## WHAT THE TASK REQUIRES
Can you reproduce every line of the material below word for word, from the first record to the last?
+ + + + + + +
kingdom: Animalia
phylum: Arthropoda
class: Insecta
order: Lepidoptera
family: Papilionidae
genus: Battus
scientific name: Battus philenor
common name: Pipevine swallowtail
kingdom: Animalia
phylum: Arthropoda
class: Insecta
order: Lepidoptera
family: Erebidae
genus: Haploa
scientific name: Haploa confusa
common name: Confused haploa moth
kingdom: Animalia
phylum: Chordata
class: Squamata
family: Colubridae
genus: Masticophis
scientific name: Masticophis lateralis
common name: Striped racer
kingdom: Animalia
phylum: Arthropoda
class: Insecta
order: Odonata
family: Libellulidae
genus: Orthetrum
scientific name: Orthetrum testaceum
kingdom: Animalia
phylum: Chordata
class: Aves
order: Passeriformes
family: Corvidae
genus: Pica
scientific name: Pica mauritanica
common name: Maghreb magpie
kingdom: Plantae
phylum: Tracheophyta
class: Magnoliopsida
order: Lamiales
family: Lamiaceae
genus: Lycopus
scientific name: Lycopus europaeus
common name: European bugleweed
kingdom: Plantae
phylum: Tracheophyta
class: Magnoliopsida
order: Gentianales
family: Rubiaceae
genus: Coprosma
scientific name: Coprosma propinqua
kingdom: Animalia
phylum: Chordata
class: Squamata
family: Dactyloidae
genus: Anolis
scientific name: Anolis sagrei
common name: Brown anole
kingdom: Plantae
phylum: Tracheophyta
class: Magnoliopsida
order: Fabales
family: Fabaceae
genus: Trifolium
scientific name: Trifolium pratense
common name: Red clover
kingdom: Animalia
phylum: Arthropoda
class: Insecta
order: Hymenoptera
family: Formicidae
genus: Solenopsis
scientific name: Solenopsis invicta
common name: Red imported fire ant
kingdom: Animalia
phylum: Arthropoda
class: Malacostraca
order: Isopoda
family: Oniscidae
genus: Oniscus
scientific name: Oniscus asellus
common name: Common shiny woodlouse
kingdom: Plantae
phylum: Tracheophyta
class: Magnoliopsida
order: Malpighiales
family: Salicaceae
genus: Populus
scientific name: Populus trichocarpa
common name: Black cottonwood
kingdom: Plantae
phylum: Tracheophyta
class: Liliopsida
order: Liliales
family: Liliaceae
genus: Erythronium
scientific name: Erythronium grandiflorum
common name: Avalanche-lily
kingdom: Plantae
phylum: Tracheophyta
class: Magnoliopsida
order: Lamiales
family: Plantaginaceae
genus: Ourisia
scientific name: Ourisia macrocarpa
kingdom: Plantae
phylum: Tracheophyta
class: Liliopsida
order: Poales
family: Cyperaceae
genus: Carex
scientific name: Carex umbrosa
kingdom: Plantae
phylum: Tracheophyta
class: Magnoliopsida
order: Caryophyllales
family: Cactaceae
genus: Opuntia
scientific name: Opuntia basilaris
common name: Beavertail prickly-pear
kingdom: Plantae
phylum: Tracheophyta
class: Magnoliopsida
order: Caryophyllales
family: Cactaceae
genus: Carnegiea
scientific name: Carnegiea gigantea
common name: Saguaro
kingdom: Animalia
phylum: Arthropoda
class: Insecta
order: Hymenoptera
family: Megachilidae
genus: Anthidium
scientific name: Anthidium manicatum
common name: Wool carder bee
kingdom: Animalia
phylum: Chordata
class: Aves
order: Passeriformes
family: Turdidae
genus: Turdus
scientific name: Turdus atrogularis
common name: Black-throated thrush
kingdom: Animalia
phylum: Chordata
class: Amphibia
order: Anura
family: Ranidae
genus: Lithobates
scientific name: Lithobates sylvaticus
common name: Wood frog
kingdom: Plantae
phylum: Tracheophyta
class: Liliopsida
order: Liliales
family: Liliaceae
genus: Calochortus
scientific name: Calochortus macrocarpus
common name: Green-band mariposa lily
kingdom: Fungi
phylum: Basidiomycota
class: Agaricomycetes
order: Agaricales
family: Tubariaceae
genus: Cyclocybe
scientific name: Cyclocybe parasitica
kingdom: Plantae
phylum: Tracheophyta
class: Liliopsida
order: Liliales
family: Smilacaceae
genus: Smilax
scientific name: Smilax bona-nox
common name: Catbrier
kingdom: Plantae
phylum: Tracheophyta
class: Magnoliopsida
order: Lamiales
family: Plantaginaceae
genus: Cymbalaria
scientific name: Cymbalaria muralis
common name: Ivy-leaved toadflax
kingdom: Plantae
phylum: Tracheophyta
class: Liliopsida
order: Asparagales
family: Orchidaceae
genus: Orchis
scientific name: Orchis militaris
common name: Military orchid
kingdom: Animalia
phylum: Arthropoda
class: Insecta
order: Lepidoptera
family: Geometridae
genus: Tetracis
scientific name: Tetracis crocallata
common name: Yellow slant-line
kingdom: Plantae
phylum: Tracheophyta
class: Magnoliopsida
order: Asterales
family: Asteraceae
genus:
+ + + + + + +
## COMPLETED EXERCISE
kingdom: Animalia
phylum: Arthropoda
class: Insecta
order: Lepidoptera
family: Papilionidae
genus: Battus
scientific name: Battus philenor
common name: Pipevine swallowtail
kingdom: Animalia
phylum: Arthropoda
class: Insecta
order: Lepidoptera
family: Erebidae
genus: Haploa
scientific name: Haploa confusa
common name: Confused haploa moth
kingdom: Animalia
phylum: Chordata
class: Squamata
family: Colubridae
genus: Masticophis
scientific name: Masticophis lateralis
common name: Striped racer
kingdom: Animalia
phylum: Arthropoda
class: Insecta
order: Odonata
family: Libellulidae
genus: Orthetrum
scientific name: Orthetrum testaceum
kingdom: Animalia
phylum: Chordata
class: Aves
order: Passeriformes
family: Corvidae
genus: Pica
scientific name: Pica mauritanica
common name: Maghreb magpie
kingdom: Plantae
phylum: Tracheophyta
class: Magnoliopsida
order: Lamiales
family: Lamiaceae
genus: Lycopus
scientific name: Lycopus europaeus
common name: European bugleweed
kingdom: Plantae
phylum: Tracheophyta
class: Magnoliopsida
order: Gentianales
family: Rubiaceae
genus: Coprosma
scientific name: Coprosma propinqua
kingdom: Animalia
phylum: Chordata
class: Squamata
family: Dactyloidae
genus: Anolis
scientific name: Anolis sagrei
common name: Brown anole
kingdom: Plantae
phylum: Tracheophyta
class: Magnoliopsida
order: Fabales
family: Fabaceae
genus: Trifolium
scientific name: Trifolium pratense
common name: Red clover
kingdom: Animalia
phylum: Arthropoda
class: Insecta
order: Hymenoptera
family: Formicidae
genus: Solenopsis
scientific name: Solenopsis invicta
common name: Red imported fire ant
kingdom: Animalia
phylum: Arthropoda
class: Malacostraca
order: Isopoda
family: Oniscidae
genus: Oniscus
scientific name: Oniscus asellus
common name: Common shiny woodlouse
kingdom: Plantae
phylum: Tracheophyta
class: Magnoliopsida
order: Malpighiales
family: Salicaceae
genus: Populus
scientific name: Populus trichocarpa
common name: Black cottonwood
kingdom: Plantae
phylum: Tracheophyta
class: Liliopsida
order: Liliales
family: Liliaceae
genus: Erythronium
scientific name: Erythronium grandiflorum
common name: Avalanche-lily
kingdom: Plantae
phylum: Tracheophyta
class: Magnoliopsida
order: Lamiales
family: Plantaginaceae
genus: Ourisia
scientific name: Ourisia macrocarpa
kingdom: Plantae
phylum: Tracheophyta
class: Liliopsida
order: Poales
family: Cyperaceae
genus: Carex
scientific name: Carex umbrosa
kingdom: Plantae
phylum: Tracheophyta
class: Magnoliopsida
order: Caryophyllales
family: Cactaceae
genus: Opuntia
scientific name: Opuntia basilaris
common name: Beavertail prickly-pear
kingdom: Plantae
phylum: Tracheophyta
class: Magnoliopsida
order: Caryophyllales
family: Cactaceae
genus: Carnegiea
scientific name: Carnegiea gigantea
common name: Saguaro
kingdom: Animalia
phylum: Arthropoda
class: Insecta
order: Hymenoptera
family: Megachilidae
genus: Anthidium
scientific name: Anthidium manicatum
common name: Wool carder bee
kingdom: Animalia
phylum: Chordata
class: Aves
order: Passeriformes
family: Turdidae
genus: Turdus
scientific name: Turdus atrogularis
common name: Black-throated thrush
kingdom: Animalia
phylum: Chordata
class: Amphibia
order: Anura
family: Ranidae
genus: Lithobates
scientific name: Lithobates sylvaticus
common name: Wood frog
kingdom: Plantae
phylum: Tracheophyta
class: Liliopsida
order: Liliales
family: Liliaceae
genus: Calochortus
scientific name: Calochortus macrocarpus
common name: Green-band mariposa lily
kingdom: Fungi
phylum: Basidiomycota
class: Agaricomycetes
order: Agaricales
family: Tubariaceae
genus: Cyclocybe
scientific name: Cyclocybe parasitica
kingdom: Plantae
phylum: Tracheophyta
class: Liliopsida
order: Liliales
family: Smilacaceae
genus: Smilax
scientific name: Smilax bona-nox
common name: Catbrier
kingdom: Plantae
phylum: Tracheophyta
class: Magnoliopsida
order: Lamiales
family: Plantaginaceae
genus: Cymbalaria
scientific name: Cymbalaria muralis
common name: Ivy-leaved toadflax
kingdom: Plantae
phylum: Tracheophyta
class: Liliopsida
order: Asparagales
family: Orchidaceae
genus: Orchis
scientific name: Orchis militaris
common name: Military orchid
kingdom: Animalia
phylum: Arthropoda
class: Insecta
order: Lepidoptera
family: Geometridae
genus: Tetracis
scientific name: Tetracis crocallata
common name: Yellow slant-line
kingdom: Plantae
phylum: Tracheophyta
class: Magnoliopsida
order: Asterales
family: Asteraceae
genus:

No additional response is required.